====== Information ======

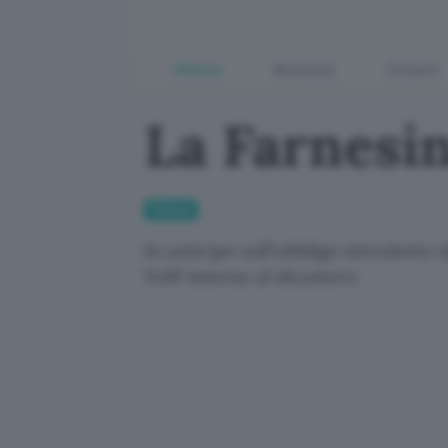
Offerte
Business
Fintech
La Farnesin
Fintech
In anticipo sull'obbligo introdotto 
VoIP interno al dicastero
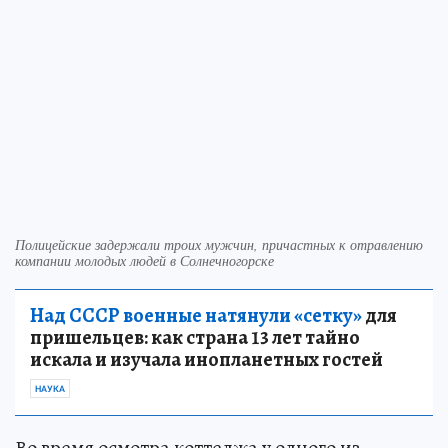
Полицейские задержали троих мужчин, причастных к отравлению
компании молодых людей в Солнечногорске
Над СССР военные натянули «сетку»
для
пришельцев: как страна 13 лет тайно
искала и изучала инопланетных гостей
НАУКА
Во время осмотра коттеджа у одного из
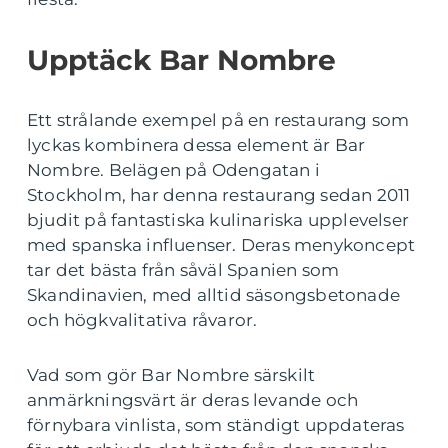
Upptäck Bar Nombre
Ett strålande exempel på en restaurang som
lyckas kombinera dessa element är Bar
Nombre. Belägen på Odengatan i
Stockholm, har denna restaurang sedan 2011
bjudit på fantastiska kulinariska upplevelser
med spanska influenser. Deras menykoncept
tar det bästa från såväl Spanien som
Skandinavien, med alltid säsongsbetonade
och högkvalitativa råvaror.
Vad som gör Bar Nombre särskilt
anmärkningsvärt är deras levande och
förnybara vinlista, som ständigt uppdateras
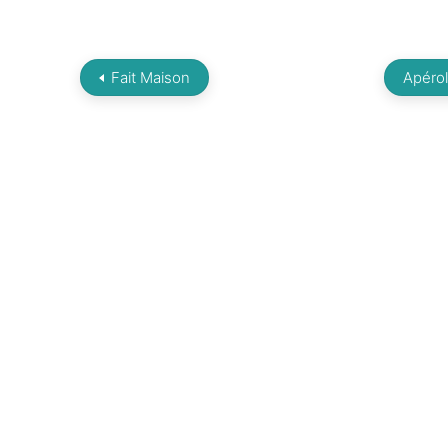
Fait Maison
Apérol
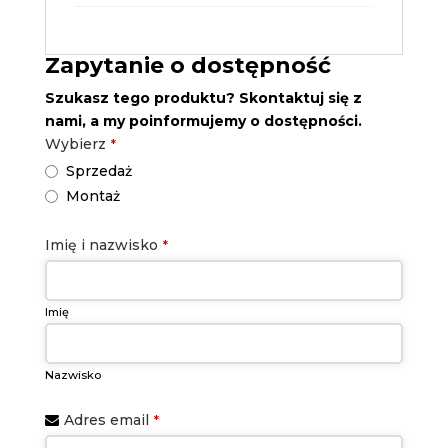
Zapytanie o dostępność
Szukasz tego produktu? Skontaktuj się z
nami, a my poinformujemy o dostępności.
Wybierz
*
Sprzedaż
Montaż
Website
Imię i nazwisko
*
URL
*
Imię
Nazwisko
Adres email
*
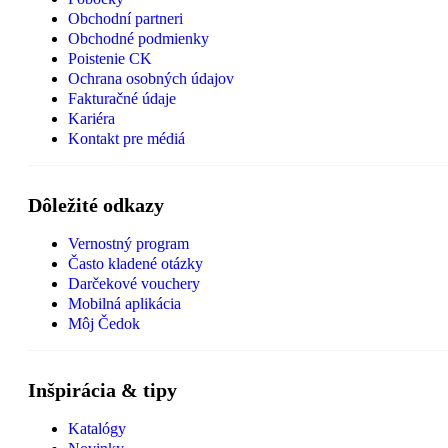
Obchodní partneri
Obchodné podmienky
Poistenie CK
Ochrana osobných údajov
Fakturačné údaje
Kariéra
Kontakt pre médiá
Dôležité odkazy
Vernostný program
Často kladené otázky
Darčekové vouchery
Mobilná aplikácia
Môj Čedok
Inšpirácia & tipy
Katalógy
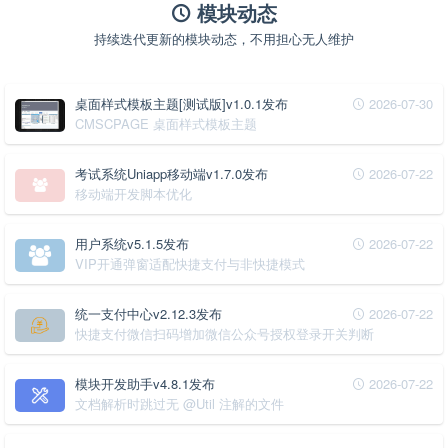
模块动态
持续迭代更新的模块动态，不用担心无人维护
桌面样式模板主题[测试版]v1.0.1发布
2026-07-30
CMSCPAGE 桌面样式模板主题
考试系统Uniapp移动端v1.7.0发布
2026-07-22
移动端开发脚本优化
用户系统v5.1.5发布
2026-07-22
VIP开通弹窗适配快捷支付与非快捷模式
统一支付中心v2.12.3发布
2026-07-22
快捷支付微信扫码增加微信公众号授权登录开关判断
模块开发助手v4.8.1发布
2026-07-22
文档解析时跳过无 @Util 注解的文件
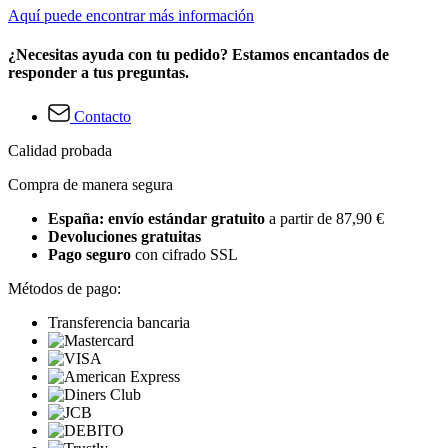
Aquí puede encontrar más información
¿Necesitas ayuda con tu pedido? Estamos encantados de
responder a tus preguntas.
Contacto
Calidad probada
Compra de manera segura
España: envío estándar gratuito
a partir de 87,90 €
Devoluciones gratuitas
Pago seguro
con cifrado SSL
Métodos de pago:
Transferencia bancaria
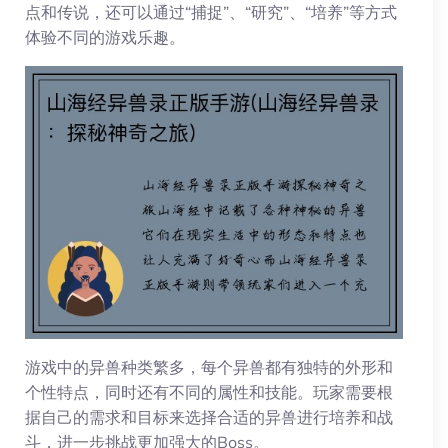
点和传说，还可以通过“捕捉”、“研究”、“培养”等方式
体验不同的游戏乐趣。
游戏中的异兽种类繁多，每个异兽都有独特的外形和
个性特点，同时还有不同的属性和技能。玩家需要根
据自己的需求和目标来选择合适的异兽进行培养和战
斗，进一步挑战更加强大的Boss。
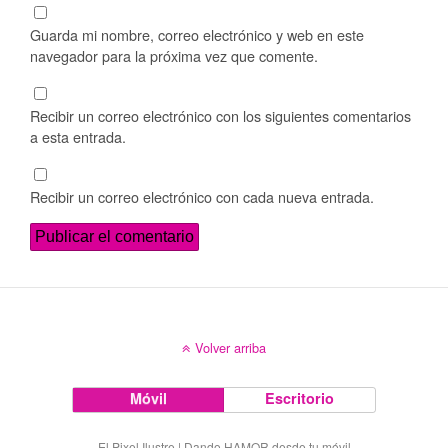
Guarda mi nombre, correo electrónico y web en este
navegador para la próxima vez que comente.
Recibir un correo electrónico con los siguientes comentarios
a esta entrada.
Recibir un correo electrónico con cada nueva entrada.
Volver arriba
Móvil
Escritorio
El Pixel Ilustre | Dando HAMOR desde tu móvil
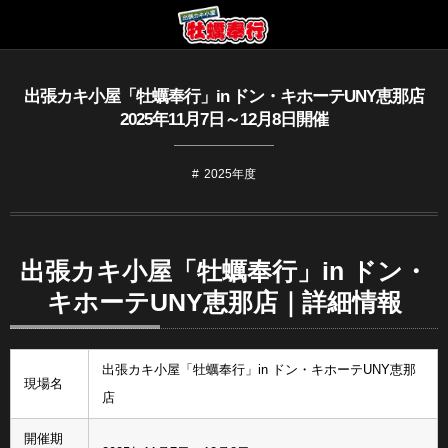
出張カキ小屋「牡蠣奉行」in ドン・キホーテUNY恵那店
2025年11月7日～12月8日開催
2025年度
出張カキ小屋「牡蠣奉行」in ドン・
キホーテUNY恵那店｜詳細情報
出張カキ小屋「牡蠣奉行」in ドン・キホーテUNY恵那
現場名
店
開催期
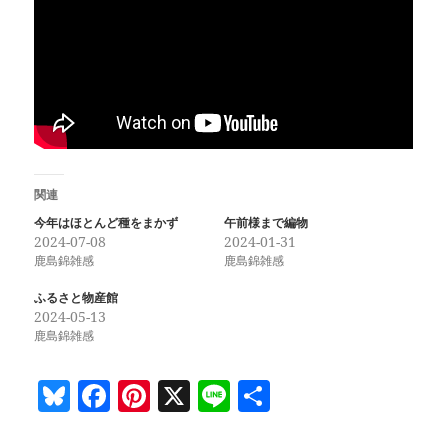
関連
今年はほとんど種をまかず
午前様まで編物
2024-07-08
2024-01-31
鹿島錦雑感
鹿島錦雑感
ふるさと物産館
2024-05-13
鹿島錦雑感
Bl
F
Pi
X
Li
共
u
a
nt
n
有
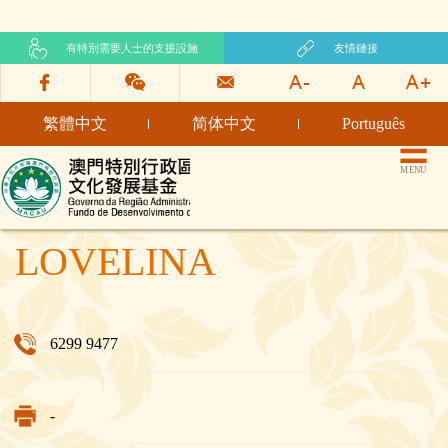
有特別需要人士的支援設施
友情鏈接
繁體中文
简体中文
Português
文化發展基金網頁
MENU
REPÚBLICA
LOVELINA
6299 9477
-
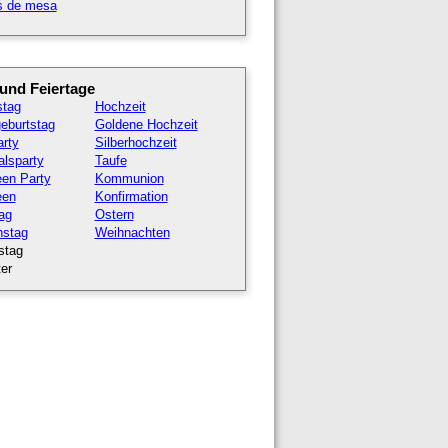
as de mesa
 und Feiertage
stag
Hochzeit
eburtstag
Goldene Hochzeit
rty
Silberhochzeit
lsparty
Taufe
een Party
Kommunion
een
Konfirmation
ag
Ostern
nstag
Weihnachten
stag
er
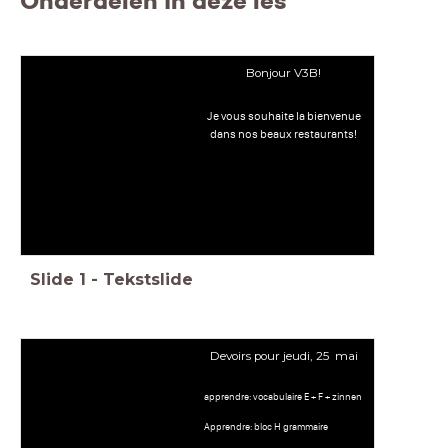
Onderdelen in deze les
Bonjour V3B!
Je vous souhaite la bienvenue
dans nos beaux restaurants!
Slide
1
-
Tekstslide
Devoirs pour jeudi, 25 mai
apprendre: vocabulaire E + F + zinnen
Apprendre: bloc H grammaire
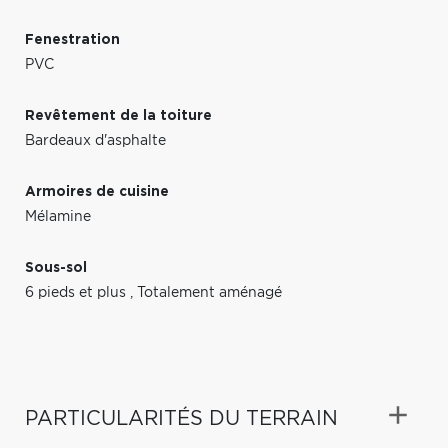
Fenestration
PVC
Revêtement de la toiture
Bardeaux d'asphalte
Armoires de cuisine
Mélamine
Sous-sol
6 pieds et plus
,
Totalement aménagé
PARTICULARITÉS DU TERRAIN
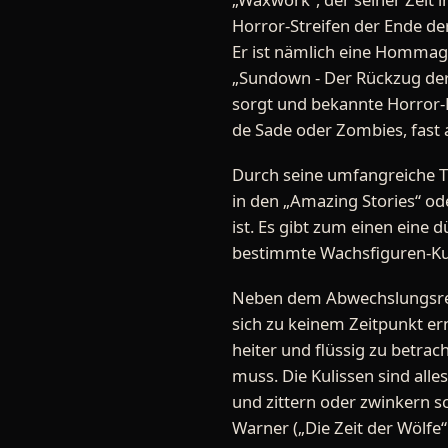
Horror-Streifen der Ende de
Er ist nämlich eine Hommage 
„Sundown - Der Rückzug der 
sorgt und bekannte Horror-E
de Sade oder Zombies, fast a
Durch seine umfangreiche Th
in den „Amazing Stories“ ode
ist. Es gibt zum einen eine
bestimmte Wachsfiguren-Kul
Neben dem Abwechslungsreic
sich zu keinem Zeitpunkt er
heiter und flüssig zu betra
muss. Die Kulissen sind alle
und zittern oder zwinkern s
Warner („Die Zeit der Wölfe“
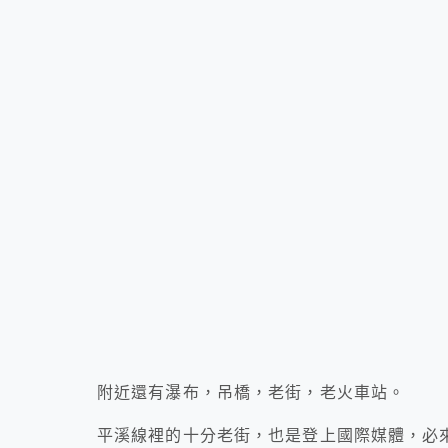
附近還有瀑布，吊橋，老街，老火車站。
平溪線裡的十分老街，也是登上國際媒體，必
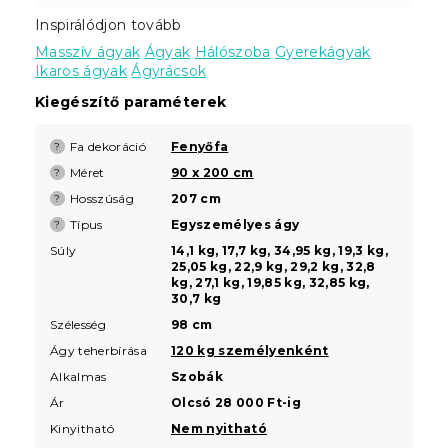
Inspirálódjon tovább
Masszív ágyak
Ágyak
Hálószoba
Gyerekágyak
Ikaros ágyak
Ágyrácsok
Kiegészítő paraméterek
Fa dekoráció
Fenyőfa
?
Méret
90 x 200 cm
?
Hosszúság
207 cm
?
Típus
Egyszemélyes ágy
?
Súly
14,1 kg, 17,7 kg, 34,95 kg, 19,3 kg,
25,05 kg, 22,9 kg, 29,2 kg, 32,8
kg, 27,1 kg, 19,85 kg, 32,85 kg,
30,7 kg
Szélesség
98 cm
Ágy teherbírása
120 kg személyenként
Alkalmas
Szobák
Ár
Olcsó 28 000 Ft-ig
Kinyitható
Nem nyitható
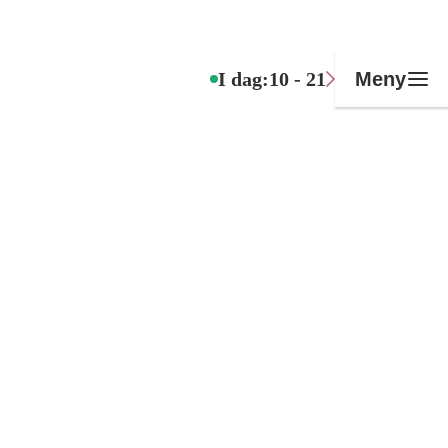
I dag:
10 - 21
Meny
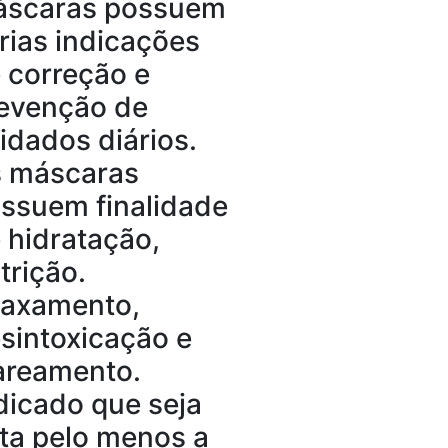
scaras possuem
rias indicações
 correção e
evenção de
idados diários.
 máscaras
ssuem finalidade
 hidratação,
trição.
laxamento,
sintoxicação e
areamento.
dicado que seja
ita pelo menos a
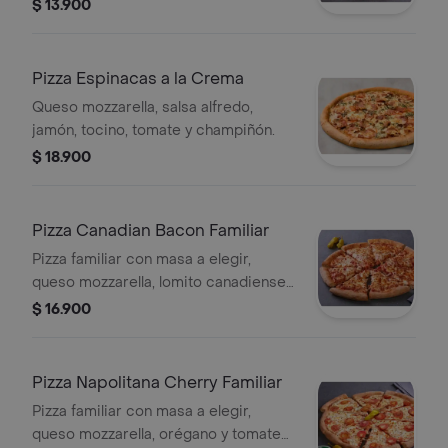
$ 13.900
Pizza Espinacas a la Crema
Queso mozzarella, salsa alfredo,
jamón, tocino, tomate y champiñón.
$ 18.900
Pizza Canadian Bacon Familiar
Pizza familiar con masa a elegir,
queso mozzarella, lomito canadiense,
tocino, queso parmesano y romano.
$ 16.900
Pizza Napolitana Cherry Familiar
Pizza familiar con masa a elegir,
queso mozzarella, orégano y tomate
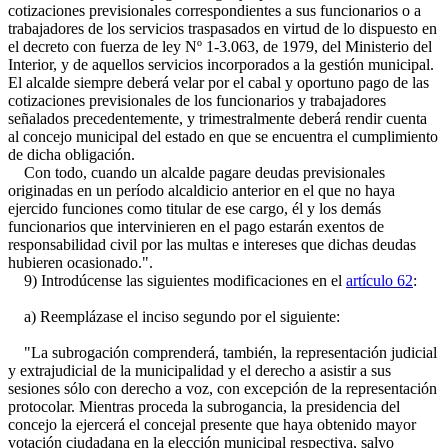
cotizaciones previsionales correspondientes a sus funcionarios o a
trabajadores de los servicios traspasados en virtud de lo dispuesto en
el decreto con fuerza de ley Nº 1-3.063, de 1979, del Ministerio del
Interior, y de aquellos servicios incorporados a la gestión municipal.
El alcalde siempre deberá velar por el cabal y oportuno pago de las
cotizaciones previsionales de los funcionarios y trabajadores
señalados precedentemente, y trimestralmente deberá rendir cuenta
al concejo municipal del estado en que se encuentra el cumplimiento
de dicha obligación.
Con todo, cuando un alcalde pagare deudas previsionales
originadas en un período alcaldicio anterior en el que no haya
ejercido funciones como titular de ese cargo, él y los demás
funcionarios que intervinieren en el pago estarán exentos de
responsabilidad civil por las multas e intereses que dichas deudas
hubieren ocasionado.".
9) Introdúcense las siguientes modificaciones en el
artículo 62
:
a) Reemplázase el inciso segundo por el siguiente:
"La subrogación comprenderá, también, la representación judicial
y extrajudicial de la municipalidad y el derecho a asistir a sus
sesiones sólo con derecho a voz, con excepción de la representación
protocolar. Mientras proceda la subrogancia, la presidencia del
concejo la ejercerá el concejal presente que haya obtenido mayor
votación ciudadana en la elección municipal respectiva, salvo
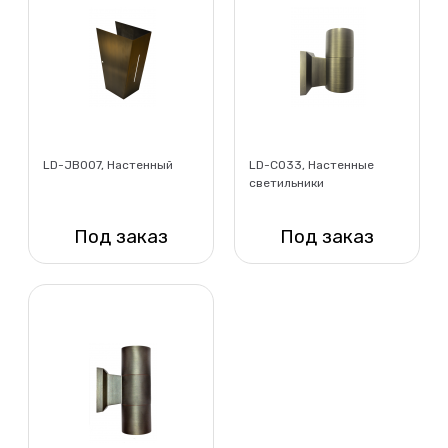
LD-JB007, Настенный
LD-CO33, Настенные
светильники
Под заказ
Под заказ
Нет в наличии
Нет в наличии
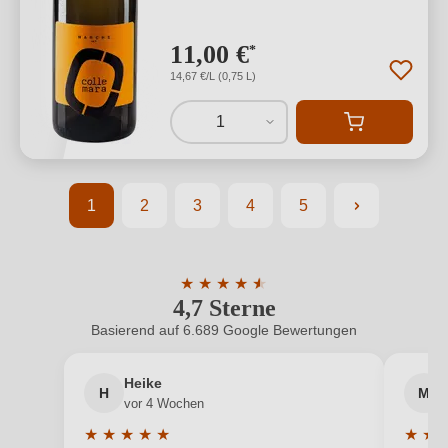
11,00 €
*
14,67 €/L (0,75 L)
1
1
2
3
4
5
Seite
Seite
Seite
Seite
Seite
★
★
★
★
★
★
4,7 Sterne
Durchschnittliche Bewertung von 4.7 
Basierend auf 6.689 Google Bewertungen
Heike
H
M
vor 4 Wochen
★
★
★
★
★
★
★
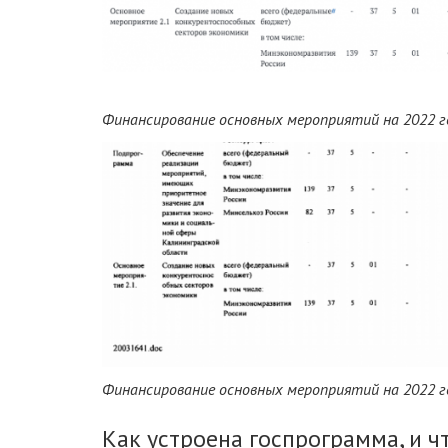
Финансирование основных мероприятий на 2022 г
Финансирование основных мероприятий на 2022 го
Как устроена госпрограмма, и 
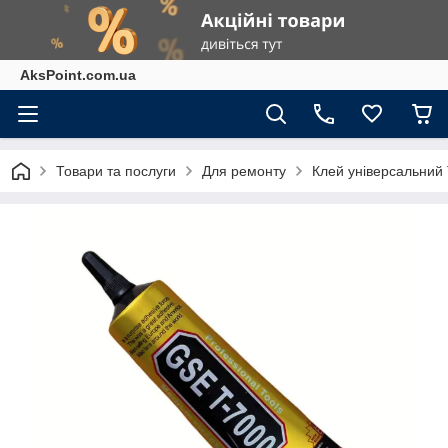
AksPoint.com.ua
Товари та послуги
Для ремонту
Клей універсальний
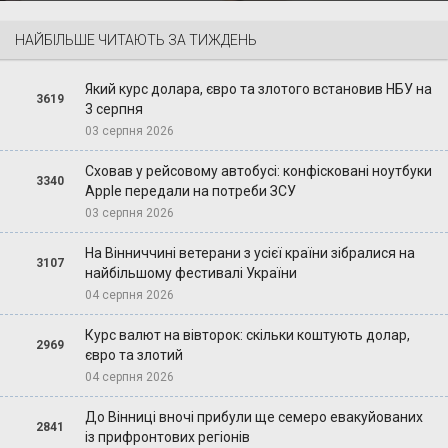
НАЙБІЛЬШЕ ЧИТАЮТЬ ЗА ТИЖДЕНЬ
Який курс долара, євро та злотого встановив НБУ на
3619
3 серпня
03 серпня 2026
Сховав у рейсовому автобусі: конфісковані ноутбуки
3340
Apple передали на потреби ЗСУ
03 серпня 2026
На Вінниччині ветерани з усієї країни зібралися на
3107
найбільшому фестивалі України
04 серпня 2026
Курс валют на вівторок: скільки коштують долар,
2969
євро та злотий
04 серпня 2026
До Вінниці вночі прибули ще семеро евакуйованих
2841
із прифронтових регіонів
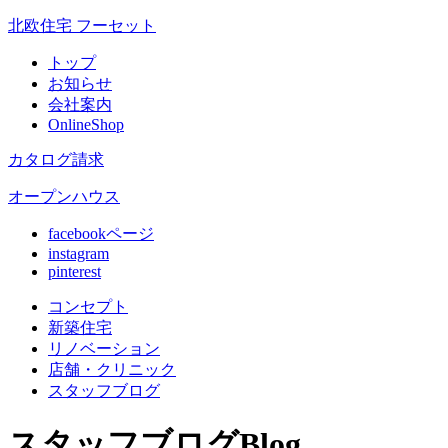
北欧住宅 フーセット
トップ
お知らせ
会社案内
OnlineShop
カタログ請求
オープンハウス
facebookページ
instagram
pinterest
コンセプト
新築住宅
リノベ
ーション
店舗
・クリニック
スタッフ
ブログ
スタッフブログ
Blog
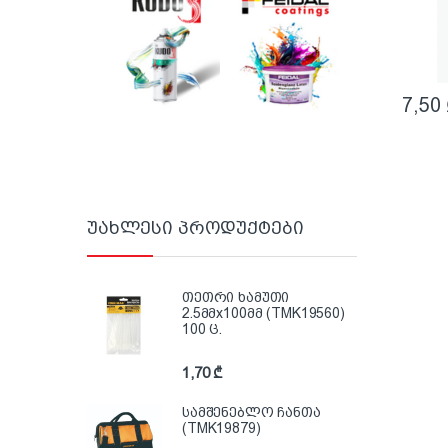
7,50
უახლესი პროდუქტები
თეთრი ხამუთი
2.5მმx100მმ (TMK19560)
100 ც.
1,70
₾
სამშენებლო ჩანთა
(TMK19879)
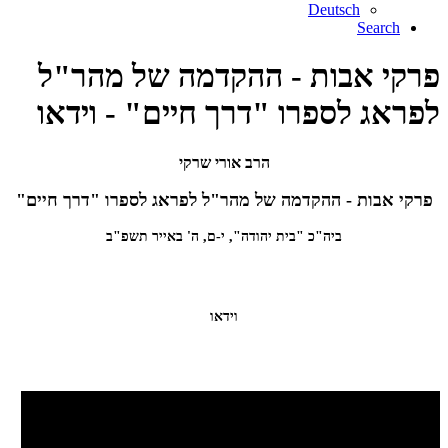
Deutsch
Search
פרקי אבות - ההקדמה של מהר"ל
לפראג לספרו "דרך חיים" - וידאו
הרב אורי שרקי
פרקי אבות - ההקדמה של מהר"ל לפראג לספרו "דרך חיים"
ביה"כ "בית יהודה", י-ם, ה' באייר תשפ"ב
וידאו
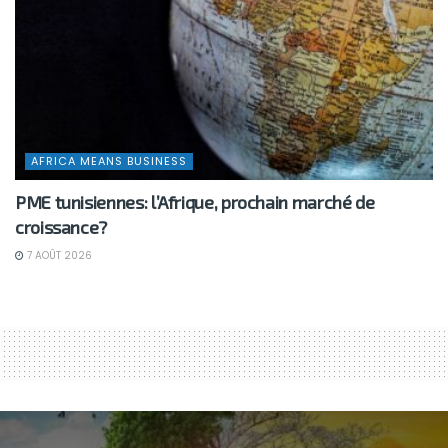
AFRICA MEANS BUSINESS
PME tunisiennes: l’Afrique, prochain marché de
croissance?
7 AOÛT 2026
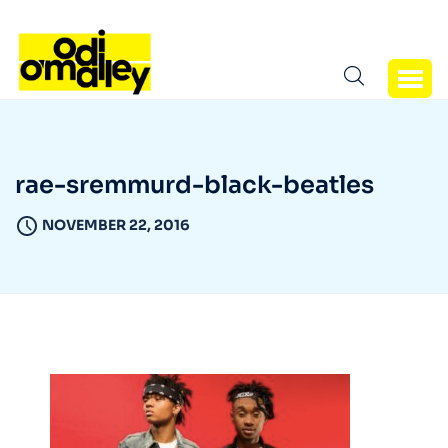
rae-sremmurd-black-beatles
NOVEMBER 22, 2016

======

= About this exercise =
Show every line from the listing above in which the string "חיים" appears.

= Answer for this exercise =
לפראג לספרו "דרך חיים" - וידאו
פרקי אבות - ההקדמה של מהר"ל לפראג לספרו "דרך חיים"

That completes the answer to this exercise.